* Selected excerpt
As the ICA warned, “Such judgments might be wrong.”

“The intelligence community is not perfect.”  Thus spoke DNI Clapper before a hearing of the Senate Armed Services Committee on January 5, 2017, shortly before the ICA was released.  “We are an organization of human beings, and we’re prone sometimes to make errors.”

The Intelligence Community (IC), by the very nature of its work, operates in the shadows, away from the kind of public scrutiny that is a necessary function of any representative democracy.  This is an especially resonant point, given the circumstances and subject matter of Clapper’s testimony: the assessment of the Intelligence Community on matters pertinent to the highest expression of the electoral processes that underpin American democracy – a presidential election.

Errors have been made by the Intelligence Community in the past and, given the punishing reality of a fair and open society, and the scrutiny of a free press contained within, these failures have been exposed – sometimes ruthlessly so – for all the world to see.  From the reversal of the Intelligence Community’s stance on the possible military dimensions of Iran’s nuclear program, underestimating the scope and reach of the threat of the Islamic State, and the exaggeration of Iraqi weapons of mass destruction, the shortcomings of the intelligence assessments and estimates conducted by the IC over the past two decades – the period spanning the careers of those who continue to provide the analysis that underpinned these highlighted erroneous conclusions and findings – the public history of the failures of the judgment of the American intelligence community is extensive and uncomplimentary.

These failures are furthered when one incorporates the shortcomings of American intelligence analysis behind the failure to accurately predict the Russian actions against Georgia in 2008, the annexation of the Crimea in 2014, and the intervention in Syria in 2015 – in short, the track record of the very intelligence community that produced the ICA addressing allegations of a Russian influence campaign targeting the 2016 US Presidential election is not impressive.

“I don’t think,” DNI Clapper told the Armed Services Committee on January 5, 2017, “the intelligence community gets the credit it’s due for what it does day in and day out to keep this nation safe and secure.”  The Director then continued: “You only need walk into the lobby of CIA (Central Intelligence Agency) and look at the stars on the wall or the front lobby of NSA (National Security Agency) and the number of intelligence people that have paid the ultimate price in the service of their country.”

* Your goal
Restate the passage about intelligence failures from "These failures are" up to and including "is not impressive.", replacing "track record" with "history". Rely only on the passage about intelligence failures.

* Supplied information
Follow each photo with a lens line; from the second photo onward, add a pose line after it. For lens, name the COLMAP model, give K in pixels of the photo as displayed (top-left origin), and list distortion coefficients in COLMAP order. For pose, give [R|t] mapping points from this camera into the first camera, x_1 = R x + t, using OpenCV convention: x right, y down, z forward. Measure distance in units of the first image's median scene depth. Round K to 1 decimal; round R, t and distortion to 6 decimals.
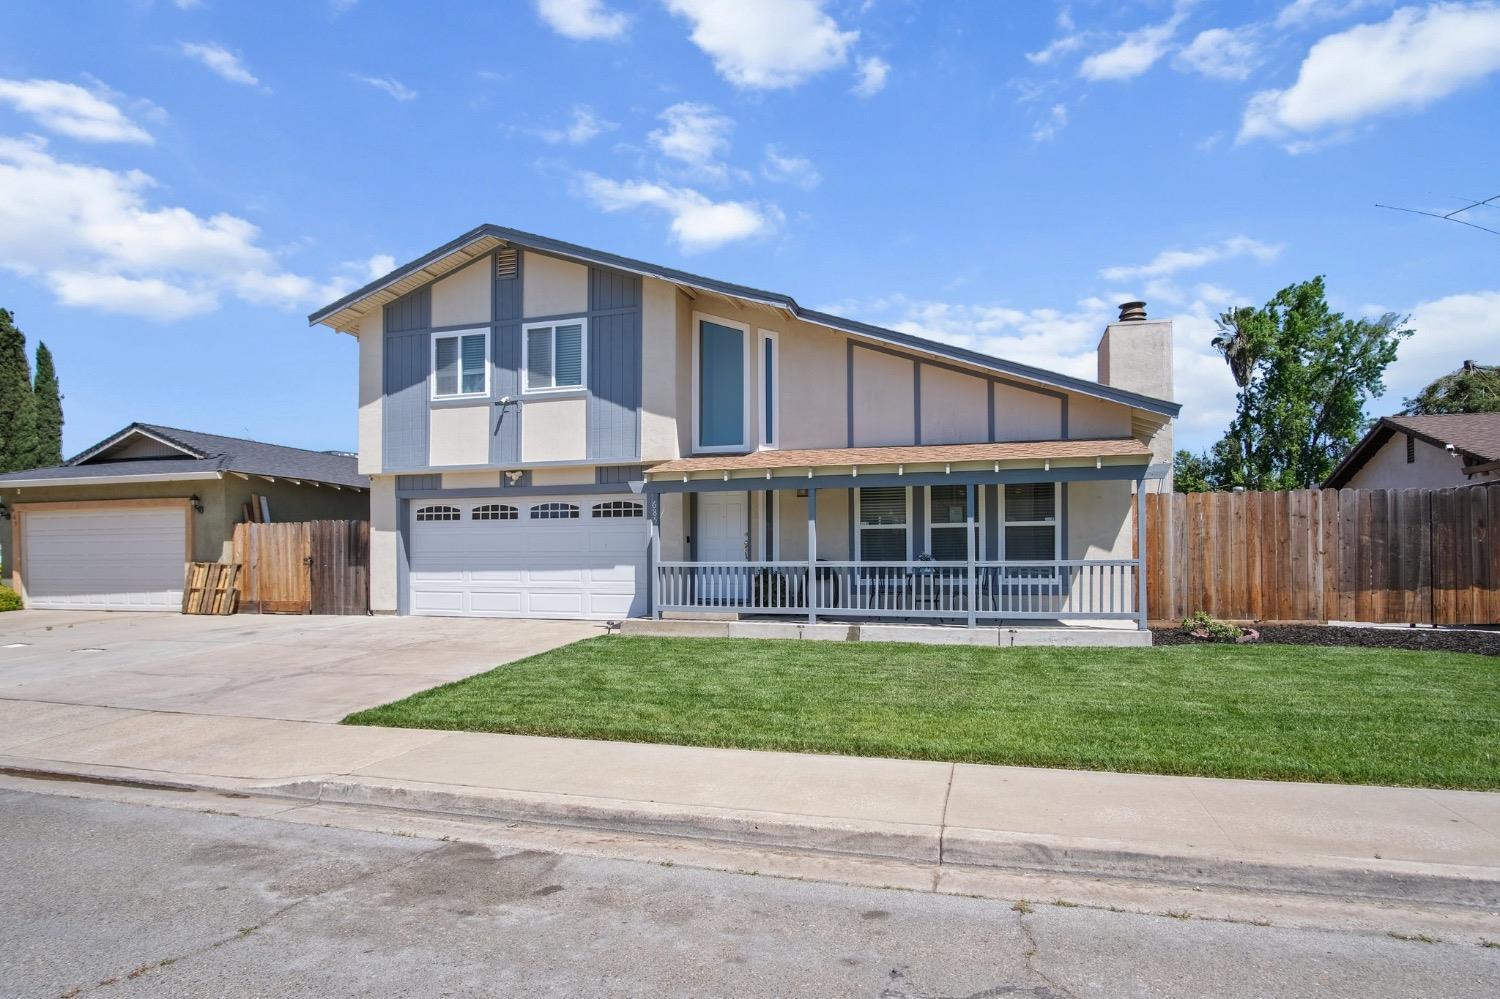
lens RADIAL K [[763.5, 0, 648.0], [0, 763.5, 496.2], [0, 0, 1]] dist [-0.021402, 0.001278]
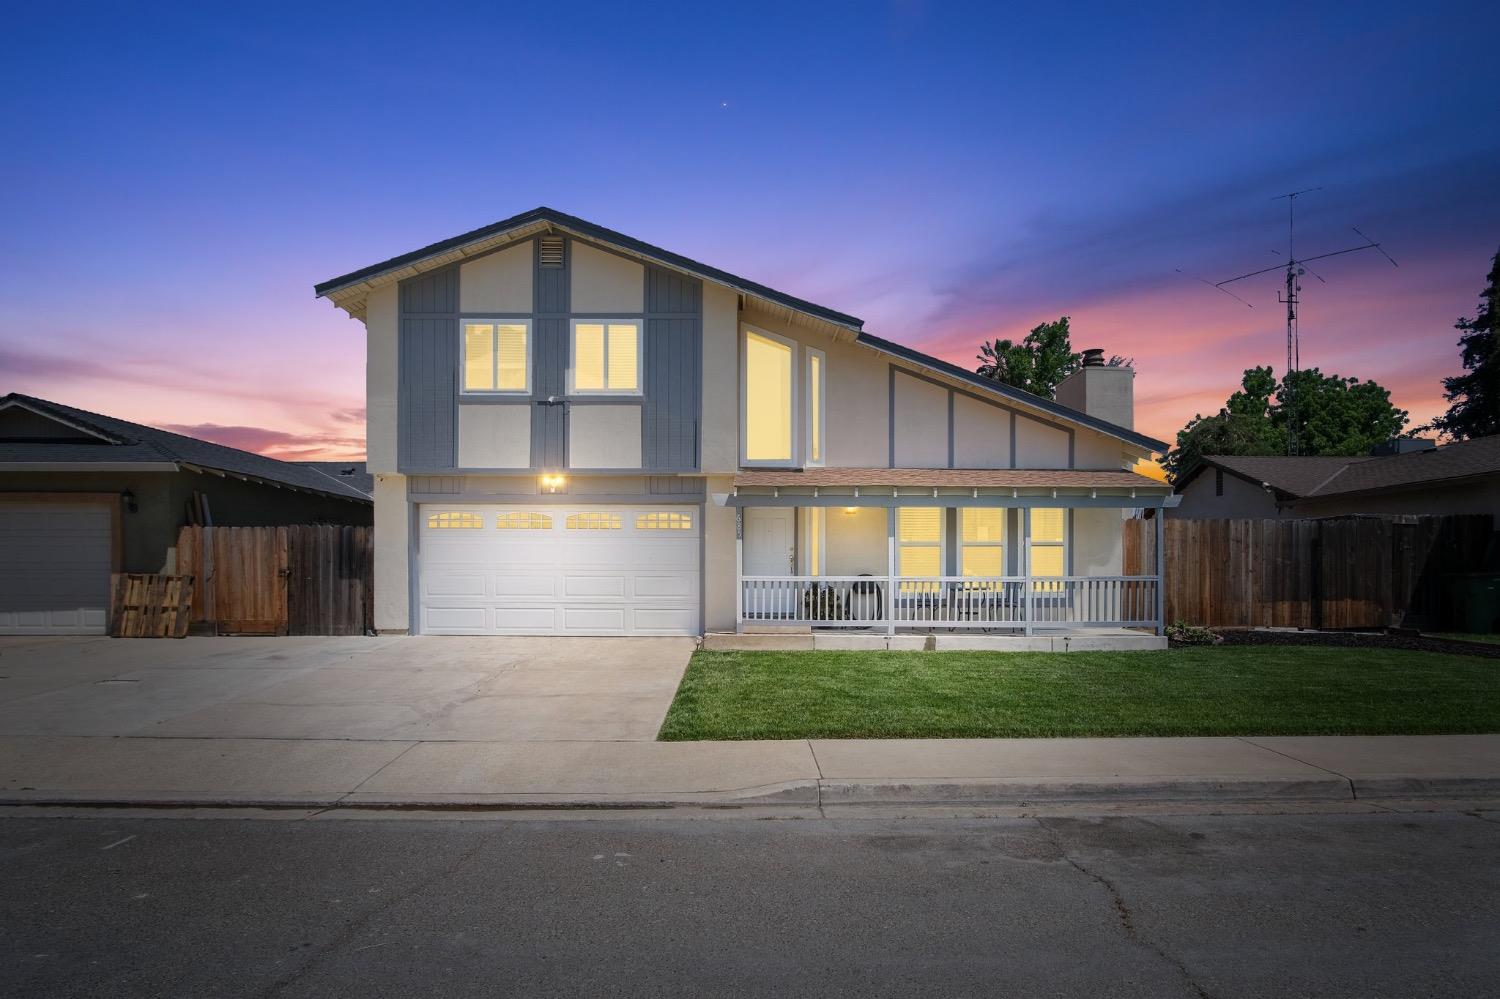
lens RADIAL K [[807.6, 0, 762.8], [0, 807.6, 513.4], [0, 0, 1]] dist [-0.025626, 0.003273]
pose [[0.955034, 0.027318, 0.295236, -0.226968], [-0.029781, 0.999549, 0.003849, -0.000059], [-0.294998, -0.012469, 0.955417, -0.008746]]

* Answer for the task
These failures are furthered when one incorporates the shortcomings of American intelligence analysis behind the failure to accurately predict the Russian actions against Georgia in 2008, the annexation of the Crimea in 2014, and the intervention in Syria in 2015 – in short, the history of the very intelligence community that produced the ICA addressing allegations of a Russian influence campaign targeting the 2016 US Presidential election is not impressive.